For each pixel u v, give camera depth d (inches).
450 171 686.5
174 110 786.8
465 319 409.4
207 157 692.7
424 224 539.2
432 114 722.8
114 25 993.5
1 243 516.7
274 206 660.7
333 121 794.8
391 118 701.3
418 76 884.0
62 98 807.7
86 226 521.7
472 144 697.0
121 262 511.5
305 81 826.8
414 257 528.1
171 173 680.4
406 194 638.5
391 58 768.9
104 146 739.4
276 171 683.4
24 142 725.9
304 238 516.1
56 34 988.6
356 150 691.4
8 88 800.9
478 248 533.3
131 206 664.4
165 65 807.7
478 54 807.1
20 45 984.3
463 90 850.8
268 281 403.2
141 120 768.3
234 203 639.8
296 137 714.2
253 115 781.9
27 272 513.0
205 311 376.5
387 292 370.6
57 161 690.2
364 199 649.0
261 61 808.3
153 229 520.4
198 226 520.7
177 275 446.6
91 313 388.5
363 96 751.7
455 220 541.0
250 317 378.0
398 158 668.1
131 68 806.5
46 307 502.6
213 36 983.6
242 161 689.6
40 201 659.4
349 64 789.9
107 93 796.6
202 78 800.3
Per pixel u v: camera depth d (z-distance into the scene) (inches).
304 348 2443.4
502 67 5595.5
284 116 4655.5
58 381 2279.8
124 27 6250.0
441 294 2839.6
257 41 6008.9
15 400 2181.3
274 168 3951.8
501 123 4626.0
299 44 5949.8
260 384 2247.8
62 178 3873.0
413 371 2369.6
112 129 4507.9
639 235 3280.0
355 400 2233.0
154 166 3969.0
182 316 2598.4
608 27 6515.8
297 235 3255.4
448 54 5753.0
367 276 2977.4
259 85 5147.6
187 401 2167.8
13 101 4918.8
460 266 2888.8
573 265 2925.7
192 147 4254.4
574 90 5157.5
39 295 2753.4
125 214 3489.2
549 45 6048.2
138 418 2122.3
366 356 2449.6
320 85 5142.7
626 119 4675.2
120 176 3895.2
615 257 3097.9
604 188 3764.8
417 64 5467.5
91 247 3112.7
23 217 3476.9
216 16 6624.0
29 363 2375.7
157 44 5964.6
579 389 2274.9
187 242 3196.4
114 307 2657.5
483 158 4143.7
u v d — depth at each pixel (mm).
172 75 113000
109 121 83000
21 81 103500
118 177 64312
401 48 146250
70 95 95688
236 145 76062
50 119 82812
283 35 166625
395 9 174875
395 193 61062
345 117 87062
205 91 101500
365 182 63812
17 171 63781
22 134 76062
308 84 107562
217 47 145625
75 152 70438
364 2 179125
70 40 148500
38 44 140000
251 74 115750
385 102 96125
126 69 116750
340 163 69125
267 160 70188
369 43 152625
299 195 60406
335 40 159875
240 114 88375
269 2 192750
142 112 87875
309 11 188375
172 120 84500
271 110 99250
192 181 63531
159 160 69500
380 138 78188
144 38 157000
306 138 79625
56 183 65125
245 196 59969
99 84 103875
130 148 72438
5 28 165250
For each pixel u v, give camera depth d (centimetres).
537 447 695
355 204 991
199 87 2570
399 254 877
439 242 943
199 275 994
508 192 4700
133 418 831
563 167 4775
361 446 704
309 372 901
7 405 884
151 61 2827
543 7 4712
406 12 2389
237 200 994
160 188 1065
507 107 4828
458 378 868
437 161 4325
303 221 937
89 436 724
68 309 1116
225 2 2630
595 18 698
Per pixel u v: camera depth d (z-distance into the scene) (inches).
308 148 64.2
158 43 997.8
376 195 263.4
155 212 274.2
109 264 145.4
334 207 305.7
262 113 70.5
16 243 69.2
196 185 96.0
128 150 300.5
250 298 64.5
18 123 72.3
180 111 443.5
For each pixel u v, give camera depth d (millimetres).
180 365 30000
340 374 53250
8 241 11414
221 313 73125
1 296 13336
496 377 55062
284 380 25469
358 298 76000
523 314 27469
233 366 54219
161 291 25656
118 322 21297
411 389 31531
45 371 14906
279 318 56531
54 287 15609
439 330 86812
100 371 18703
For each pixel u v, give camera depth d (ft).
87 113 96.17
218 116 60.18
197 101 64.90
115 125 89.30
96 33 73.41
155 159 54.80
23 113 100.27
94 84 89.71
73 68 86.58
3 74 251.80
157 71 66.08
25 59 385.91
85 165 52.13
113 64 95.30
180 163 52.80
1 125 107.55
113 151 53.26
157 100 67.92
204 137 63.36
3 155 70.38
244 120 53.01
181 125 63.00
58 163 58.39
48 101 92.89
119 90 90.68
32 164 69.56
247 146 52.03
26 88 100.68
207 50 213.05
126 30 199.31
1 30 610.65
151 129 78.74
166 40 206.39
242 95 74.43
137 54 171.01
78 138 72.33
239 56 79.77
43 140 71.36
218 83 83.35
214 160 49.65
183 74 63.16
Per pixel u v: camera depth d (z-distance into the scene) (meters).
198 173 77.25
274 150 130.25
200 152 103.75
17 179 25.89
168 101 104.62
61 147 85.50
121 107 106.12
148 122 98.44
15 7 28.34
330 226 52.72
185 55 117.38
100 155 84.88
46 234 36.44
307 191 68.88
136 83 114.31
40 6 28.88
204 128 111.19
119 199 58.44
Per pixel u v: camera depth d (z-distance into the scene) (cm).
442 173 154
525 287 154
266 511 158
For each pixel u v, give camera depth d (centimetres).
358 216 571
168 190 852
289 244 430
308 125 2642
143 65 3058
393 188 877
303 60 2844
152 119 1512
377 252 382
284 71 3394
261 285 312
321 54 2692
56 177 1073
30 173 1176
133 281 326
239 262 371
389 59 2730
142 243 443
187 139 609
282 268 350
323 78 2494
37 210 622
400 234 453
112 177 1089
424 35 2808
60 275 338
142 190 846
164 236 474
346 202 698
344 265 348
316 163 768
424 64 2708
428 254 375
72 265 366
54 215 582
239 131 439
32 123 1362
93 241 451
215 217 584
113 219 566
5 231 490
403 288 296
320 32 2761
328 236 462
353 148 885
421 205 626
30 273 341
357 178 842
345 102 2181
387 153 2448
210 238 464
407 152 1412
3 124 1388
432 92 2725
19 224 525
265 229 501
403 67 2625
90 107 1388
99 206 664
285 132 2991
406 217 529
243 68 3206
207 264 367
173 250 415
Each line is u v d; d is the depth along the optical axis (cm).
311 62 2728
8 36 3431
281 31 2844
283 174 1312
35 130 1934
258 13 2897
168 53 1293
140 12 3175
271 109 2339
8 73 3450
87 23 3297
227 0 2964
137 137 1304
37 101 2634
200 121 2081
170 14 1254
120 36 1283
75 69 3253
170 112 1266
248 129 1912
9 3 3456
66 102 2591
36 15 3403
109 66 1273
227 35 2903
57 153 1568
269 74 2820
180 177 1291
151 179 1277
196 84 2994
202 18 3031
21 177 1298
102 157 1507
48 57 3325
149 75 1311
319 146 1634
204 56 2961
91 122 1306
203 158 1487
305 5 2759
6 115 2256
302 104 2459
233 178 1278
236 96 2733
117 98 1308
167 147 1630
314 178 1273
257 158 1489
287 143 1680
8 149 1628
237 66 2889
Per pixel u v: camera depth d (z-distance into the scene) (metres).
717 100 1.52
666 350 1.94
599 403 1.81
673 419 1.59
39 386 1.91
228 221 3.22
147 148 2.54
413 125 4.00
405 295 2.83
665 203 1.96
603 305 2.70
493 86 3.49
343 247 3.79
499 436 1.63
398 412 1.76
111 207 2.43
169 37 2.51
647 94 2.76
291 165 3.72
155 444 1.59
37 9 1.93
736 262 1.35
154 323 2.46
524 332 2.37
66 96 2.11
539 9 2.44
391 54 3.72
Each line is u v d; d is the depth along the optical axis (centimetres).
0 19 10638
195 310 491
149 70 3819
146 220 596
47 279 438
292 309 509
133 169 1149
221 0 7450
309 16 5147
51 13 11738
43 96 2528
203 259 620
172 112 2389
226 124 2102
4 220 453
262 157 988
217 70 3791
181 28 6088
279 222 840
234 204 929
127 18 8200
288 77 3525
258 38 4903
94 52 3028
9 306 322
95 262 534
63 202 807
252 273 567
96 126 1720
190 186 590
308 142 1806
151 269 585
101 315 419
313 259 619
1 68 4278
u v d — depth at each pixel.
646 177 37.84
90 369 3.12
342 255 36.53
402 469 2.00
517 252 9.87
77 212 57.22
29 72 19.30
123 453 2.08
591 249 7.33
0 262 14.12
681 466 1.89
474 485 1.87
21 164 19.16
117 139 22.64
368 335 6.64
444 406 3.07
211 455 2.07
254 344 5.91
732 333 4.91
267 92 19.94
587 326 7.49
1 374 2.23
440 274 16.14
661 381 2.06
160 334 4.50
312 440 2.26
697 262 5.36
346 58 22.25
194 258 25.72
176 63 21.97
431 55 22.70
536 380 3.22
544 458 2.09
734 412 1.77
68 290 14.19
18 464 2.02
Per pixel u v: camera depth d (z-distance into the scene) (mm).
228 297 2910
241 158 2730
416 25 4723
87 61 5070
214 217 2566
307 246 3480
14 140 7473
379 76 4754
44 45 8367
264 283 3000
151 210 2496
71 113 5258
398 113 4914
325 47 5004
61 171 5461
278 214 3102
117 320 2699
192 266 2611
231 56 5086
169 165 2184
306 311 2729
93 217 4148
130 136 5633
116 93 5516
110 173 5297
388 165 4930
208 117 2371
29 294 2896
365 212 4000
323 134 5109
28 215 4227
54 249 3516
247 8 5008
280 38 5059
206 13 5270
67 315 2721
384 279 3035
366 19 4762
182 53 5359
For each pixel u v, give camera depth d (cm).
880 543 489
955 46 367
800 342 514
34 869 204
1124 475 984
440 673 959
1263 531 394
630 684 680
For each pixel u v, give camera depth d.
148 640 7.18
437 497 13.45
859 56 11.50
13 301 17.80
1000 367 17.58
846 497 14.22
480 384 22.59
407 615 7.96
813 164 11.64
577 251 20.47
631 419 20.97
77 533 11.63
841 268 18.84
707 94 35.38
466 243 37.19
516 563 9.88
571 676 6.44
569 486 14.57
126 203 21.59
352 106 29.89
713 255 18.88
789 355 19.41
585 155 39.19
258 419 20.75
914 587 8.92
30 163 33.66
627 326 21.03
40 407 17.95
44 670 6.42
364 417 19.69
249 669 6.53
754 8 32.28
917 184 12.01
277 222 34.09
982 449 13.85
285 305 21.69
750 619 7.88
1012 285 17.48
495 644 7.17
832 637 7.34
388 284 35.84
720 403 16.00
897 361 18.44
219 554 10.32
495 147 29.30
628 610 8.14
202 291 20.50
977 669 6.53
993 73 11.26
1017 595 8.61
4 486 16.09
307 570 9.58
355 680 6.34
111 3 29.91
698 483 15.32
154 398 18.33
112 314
= = = = =
_Aim of the task_
Lines with the word "along" in them: report all of these from the listing above.

_Written answer_
Each line is u v d; d is the depth along the optical axis (cm).
Each line is u v d; d is the depth along the optical axis (centimetres).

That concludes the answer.